Hi @layus and sorry for being so late. Thanks for showing that off
, it’s very appreciated. Answering some points that you make:

As for the long-term fix, we should turn

${nixpkgs + /nixos/doc/manual/options-to-docbook.xsl}

to

${nixpkgs + “/nixos/doc/manual/options-to-docbook.xsl”}

Do you want to make the PR yourself ?

Yes, I did it here Allow to add a nixpkgs prefix that isn't a path but a string by azazel75 · Pull Request #1123 · NixOS/nixops · GitHub

There are misunderstandings in your code

stableTarball = /nix/store/wq5cwrk0lf5r217676ypcp3fppky3b1w-80754f5cfd69d0caf8cff6795d3ce6d99479abde.tar.gz;

This is wrong because it creates a copy of that path in the nix store.

You end up with a new derivation with the exact same content and a longer name.

(See the three hashes in the resulting name ?)

$ nix-instantiate --expr --eval ‘let x = /nix/store/wq5cwrk0lf5r217676ypcp3fppky3b1w-80754f5cfd69d0caf8cff6795d3ce6d99479abd>e.tar.gz; in “${x}”’

“/nix/store/11dbw5s7r1zcqvq6pwz0d30z6g5b1nky-wq5cwrk0lf5r217676ypcp3fppky3b1w-80754f5cfd69d0caf8cff6795d3ce6d99479abde.tar.g>z”

Now, I guess you ended up there mostly out of despair :-D.

To do that, you should rather use storePath

$ nix-instantiate --expr --eval ‘let x = builtins.storePath /nix/store/wq5cwrk0lf5r217676ypcp3fppky3b1w-80754f5cfd69d0caf8cf>f6795d3ce6d99479abde.tar.gz; in “${x}”’

“/nix/store/wq5cwrk0lf5r217676ypcp3fppky3b1w-80754f5cfd69d0caf8cff6795d3ce6d99479abde.tar.gz”

but… like builtins.fetchtarball, it returns a string, and not a path, so

in your particular case, it was the “right” way to go.

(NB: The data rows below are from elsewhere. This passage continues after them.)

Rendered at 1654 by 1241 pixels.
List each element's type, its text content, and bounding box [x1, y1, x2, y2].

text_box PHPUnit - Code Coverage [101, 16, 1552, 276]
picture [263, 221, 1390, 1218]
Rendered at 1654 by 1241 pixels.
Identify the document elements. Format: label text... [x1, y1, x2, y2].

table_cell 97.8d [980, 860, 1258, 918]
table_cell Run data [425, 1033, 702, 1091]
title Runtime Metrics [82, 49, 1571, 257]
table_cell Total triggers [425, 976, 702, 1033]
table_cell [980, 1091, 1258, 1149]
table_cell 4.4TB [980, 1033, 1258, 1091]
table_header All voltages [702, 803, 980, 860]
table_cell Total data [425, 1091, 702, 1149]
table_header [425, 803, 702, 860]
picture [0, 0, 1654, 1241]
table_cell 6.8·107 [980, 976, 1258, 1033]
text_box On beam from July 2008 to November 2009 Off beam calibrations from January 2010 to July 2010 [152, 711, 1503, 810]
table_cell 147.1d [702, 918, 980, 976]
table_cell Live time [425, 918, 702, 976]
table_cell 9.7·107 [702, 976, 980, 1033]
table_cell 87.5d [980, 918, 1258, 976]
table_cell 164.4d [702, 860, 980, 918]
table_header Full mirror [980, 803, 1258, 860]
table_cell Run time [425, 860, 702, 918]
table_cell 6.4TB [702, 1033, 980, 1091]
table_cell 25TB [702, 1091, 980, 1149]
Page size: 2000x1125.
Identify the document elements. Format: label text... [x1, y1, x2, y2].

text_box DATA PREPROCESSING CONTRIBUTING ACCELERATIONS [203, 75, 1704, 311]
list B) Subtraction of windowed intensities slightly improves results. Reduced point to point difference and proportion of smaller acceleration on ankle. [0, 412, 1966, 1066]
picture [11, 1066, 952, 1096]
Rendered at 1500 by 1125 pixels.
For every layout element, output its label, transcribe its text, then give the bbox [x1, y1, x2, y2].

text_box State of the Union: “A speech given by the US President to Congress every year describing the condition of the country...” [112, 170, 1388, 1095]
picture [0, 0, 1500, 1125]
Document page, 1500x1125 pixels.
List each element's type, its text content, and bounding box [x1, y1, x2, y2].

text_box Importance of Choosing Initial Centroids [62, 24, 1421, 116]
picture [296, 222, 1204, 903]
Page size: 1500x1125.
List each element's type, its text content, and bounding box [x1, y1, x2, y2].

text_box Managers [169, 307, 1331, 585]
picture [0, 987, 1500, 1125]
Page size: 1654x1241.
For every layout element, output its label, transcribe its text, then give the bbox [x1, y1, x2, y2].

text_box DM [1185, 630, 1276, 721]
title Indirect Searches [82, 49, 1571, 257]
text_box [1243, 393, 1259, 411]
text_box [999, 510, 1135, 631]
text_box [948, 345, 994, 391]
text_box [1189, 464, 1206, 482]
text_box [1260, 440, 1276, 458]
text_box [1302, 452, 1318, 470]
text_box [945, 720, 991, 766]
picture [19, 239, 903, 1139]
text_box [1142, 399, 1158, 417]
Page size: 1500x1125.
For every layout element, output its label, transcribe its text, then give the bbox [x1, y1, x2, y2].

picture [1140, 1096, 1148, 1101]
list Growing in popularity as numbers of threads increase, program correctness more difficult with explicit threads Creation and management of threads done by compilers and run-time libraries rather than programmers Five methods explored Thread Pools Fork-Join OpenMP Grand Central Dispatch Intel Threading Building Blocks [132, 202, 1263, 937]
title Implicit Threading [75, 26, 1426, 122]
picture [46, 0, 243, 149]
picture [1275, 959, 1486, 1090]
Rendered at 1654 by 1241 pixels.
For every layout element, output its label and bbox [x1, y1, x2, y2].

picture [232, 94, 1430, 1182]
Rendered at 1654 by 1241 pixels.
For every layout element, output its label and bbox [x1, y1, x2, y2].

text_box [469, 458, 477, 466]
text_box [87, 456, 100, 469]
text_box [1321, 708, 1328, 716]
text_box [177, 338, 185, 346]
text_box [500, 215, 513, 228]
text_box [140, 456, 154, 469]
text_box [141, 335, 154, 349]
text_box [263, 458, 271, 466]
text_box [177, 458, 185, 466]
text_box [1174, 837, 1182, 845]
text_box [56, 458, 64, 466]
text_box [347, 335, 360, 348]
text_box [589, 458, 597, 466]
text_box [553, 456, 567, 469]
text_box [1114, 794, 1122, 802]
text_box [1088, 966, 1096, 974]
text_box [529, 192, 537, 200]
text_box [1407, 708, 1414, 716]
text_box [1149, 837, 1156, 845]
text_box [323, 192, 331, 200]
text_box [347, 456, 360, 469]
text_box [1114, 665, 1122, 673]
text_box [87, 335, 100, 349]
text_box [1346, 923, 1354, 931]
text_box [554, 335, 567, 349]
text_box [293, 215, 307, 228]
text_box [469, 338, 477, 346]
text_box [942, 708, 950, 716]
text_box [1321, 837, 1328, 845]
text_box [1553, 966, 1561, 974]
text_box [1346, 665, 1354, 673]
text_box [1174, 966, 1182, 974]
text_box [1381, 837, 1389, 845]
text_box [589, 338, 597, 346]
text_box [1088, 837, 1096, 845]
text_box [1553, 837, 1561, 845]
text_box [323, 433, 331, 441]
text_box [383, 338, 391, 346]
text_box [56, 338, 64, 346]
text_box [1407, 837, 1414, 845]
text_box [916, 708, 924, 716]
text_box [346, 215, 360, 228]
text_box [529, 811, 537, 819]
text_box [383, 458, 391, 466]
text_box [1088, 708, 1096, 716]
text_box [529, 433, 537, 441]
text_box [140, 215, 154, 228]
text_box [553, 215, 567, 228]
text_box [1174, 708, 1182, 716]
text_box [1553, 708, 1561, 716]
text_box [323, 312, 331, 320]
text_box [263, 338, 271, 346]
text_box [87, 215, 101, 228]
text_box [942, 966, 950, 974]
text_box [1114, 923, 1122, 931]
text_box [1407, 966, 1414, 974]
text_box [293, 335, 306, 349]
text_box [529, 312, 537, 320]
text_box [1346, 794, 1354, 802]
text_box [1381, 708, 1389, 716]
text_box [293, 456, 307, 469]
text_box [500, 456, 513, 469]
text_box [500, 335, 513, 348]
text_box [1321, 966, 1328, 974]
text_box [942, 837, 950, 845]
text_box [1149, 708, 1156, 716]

I did use it just to explain my point in my post.

Thanks again,

Alberto

asymmetric · May 5, 2019, 1:40pm

Here’s my shell.nix:

{
  pkgsSrc ? fetchGit {
    url = https://github.com/nixos/nixpkgs-channels;
    ref = "nixos-19.03";
    rev = "2f1eacc949fe31f34d7af4ebfd97c01a02ceee16";
  },
  nixopsSrc ? fetchTarball {
    url = https://github.com/asymmetric/nixops/archive/hetzner-cloud.tar.gz;
    sha256 = "0xdaxpaalggbcsbn5r4n7svl59ycrfpy2cgfjgvkxf75i6vr6x47";
  } + "/release.nix"
}:

let
  pkgs = (import pkgsSrc {});
  nixops = (import nixopsSrc { nixpkgs = pkgs.path; }).build.x86_64-linux;
in
  pkgs.mkShell {
    name = "nixops-env";
    buildInputs = [ nixops ];
    NIX_PATH="nixpkgs=${pkgs.path}";
  }

As you can see I use pkgs.path.

I can then override the version of nixops I’m building with nix-shell --arg nixopsSrc ./foo/bar.